» **TASK REQUIREMENTS**
Output the data exactly, with every line intact.

EXERCISE MATERIAL START

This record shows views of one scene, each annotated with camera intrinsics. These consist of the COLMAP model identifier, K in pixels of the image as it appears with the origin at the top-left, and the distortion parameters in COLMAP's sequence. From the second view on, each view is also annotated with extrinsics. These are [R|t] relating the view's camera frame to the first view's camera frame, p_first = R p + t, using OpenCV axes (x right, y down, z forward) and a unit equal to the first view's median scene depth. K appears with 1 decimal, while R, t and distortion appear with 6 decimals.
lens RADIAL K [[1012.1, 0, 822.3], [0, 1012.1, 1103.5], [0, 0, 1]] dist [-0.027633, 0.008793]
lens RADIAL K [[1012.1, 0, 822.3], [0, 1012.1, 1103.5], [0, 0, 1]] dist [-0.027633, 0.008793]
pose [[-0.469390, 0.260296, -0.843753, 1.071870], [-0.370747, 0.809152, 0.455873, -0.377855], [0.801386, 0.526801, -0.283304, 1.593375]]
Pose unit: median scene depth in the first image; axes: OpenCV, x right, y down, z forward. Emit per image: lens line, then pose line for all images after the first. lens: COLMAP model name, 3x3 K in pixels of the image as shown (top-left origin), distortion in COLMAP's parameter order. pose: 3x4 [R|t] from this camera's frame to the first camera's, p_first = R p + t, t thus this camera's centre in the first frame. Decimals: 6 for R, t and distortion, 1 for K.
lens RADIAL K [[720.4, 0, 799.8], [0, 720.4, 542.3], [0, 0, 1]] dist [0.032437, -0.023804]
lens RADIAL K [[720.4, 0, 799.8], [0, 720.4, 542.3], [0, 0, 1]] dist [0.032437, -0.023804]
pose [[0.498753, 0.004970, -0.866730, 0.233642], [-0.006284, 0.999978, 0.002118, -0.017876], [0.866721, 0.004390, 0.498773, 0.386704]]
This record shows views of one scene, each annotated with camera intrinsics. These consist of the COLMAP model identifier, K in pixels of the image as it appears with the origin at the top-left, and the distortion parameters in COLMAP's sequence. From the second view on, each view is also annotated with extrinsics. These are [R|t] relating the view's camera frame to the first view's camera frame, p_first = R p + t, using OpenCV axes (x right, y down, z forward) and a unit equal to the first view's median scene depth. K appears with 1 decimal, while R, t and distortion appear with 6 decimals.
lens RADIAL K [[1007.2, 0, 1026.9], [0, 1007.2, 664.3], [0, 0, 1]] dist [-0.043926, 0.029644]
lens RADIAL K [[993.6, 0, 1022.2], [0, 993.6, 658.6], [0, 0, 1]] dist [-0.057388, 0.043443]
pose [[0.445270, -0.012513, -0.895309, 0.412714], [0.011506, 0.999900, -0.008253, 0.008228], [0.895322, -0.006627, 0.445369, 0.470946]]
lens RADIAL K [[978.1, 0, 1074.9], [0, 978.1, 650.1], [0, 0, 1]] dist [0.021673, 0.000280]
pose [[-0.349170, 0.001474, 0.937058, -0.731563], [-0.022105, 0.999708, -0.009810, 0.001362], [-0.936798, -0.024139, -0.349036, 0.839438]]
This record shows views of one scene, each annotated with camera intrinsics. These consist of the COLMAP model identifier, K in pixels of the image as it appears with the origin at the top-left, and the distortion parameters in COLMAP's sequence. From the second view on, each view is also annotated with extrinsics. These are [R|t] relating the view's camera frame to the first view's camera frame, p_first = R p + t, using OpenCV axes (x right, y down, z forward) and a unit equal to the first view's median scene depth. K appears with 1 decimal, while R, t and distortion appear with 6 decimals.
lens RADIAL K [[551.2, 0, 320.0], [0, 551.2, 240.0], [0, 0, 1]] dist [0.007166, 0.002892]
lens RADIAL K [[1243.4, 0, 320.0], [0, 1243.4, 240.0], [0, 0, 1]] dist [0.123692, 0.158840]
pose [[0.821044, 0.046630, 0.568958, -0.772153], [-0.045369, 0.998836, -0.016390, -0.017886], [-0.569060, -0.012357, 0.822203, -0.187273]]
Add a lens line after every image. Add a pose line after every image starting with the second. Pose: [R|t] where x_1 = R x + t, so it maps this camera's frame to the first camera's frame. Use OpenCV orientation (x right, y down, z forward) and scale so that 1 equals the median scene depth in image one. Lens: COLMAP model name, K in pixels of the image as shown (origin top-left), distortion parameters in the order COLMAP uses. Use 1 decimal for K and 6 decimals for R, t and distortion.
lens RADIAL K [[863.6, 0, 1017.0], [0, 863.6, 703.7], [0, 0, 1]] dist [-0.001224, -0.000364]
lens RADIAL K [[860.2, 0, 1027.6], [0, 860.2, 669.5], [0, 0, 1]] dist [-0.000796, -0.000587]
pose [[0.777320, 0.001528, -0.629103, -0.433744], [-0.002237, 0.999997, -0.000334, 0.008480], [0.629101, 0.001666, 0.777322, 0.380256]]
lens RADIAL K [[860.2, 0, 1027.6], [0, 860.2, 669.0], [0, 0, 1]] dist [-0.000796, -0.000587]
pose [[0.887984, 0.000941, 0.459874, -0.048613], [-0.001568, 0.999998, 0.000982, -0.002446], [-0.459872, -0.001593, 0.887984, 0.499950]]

EXERCISE MATERIAL END

» **FINISHED EXERCISE**
This record shows views of one scene, each annotated with camera intrinsics. These consist of the COLMAP model identifier, K in pixels of the image as it appears with the origin at the top-left, and the distortion parameters in COLMAP's sequence. From the second view on, each view is also annotated with extrinsics. These are [R|t] relating the view's camera frame to the first view's camera frame, p_first = R p + t, using OpenCV axes (x right, y down, z forward) and a unit equal to the first view's median scene depth. K appears with 1 decimal, while R, t and distortion appear with 6 decimals.
lens RADIAL K [[1012.1, 0, 822.3], [0, 1012.1, 1103.5], [0, 0, 1]] dist [-0.027633, 0.008793]
lens RADIAL K [[1012.1, 0, 822.3], [0, 1012.1, 1103.5], [0, 0, 1]] dist [-0.027633, 0.008793]
pose [[-0.469390, 0.260296, -0.843753, 1.071870], [-0.370747, 0.809152, 0.455873, -0.377855], [0.801386, 0.526801, -0.283304, 1.593375]]
Pose unit: median scene depth in the first image; axes: OpenCV, x right, y down, z forward. Emit per image: lens line, then pose line for all images after the first. lens: COLMAP model name, 3x3 K in pixels of the image as shown (top-left origin), distortion in COLMAP's parameter order. pose: 3x4 [R|t] from this camera's frame to the first camera's, p_first = R p + t, t thus this camera's centre in the first frame. Decimals: 6 for R, t and distortion, 1 for K.
lens RADIAL K [[720.4, 0, 799.8], [0, 720.4, 542.3], [0, 0, 1]] dist [0.032437, -0.023804]
lens RADIAL K [[720.4, 0, 799.8], [0, 720.4, 542.3], [0, 0, 1]] dist [0.032437, -0.023804]
pose [[0.498753, 0.004970, -0.866730, 0.233642], [-0.006284, 0.999978, 0.002118, -0.017876], [0.866721, 0.004390, 0.498773, 0.386704]]
This record shows views of one scene, each annotated with camera intrinsics. These consist of the COLMAP model identifier, K in pixels of the image as it appears with the origin at the top-left, and the distortion parameters in COLMAP's sequence. From the second view on, each view is also annotated with extrinsics. These are [R|t] relating the view's camera frame to the first view's camera frame, p_first = R p + t, using OpenCV axes (x right, y down, z forward) and a unit equal to the first view's median scene depth. K appears with 1 decimal, while R, t and distortion appear with 6 decimals.
lens RADIAL K [[1007.2, 0, 1026.9], [0, 1007.2, 664.3], [0, 0, 1]] dist [-0.043926, 0.029644]
lens RADIAL K [[993.6, 0, 1022.2], [0, 993.6, 658.6], [0, 0, 1]] dist [-0.057388, 0.043443]
pose [[0.445270, -0.012513, -0.895309, 0.412714], [0.011506, 0.999900, -0.008253, 0.008228], [0.895322, -0.006627, 0.445369, 0.470946]]
lens RADIAL K [[978.1, 0, 1074.9], [0, 978.1, 650.1], [0, 0, 1]] dist [0.021673, 0.000280]
pose [[-0.349170, 0.001474, 0.937058, -0.731563], [-0.022105, 0.999708, -0.009810, 0.001362], [-0.936798, -0.024139, -0.349036, 0.839438]]
This record shows views of one scene, each annotated with camera intrinsics. These consist of the COLMAP model identifier, K in pixels of the image as it appears with the origin at the top-left, and the distortion parameters in COLMAP's sequence. From the second view on, each view is also annotated with extrinsics. These are [R|t] relating the view's camera frame to the first view's camera frame, p_first = R p + t, using OpenCV axes (x right, y down, z forward) and a unit equal to the first view's median scene depth. K appears with 1 decimal, while R, t and distortion appear with 6 decimals.
lens RADIAL K [[551.2, 0, 320.0], [0, 551.2, 240.0], [0, 0, 1]] dist [0.007166, 0.002892]
lens RADIAL K [[1243.4, 0, 320.0], [0, 1243.4, 240.0], [0, 0, 1]] dist [0.123692, 0.158840]
pose [[0.821044, 0.046630, 0.568958, -0.772153], [-0.045369, 0.998836, -0.016390, -0.017886], [-0.569060, -0.012357, 0.822203, -0.187273]]
Add a lens line after every image. Add a pose line after every image starting with the second. Pose: [R|t] where x_1 = R x + t, so it maps this camera's frame to the first camera's frame. Use OpenCV orientation (x right, y down, z forward) and scale so that 1 equals the median scene depth in image one. Lens: COLMAP model name, K in pixels of the image as shown (origin top-left), distortion parameters in the order COLMAP uses. Use 1 decimal for K and 6 decimals for R, t and distortion.
lens RADIAL K [[863.6, 0, 1017.0], [0, 863.6, 703.7], [0, 0, 1]] dist [-0.001224, -0.000364]
lens RADIAL K [[860.2, 0, 1027.6], [0, 860.2, 669.5], [0, 0, 1]] dist [-0.000796, -0.000587]
pose [[0.777320, 0.001528, -0.629103, -0.433744], [-0.002237, 0.999997, -0.000334, 0.008480], [0.629101, 0.001666, 0.777322, 0.380256]]
lens RADIAL K [[860.2, 0, 1027.6], [0, 860.2, 669.0], [0, 0, 1]] dist [-0.000796, -0.000587]
pose [[0.887984, 0.000941, 0.459874, -0.048613], [-0.001568, 0.999998, 0.000982, -0.002446], [-0.459872, -0.001593, 0.887984, 0.499950]]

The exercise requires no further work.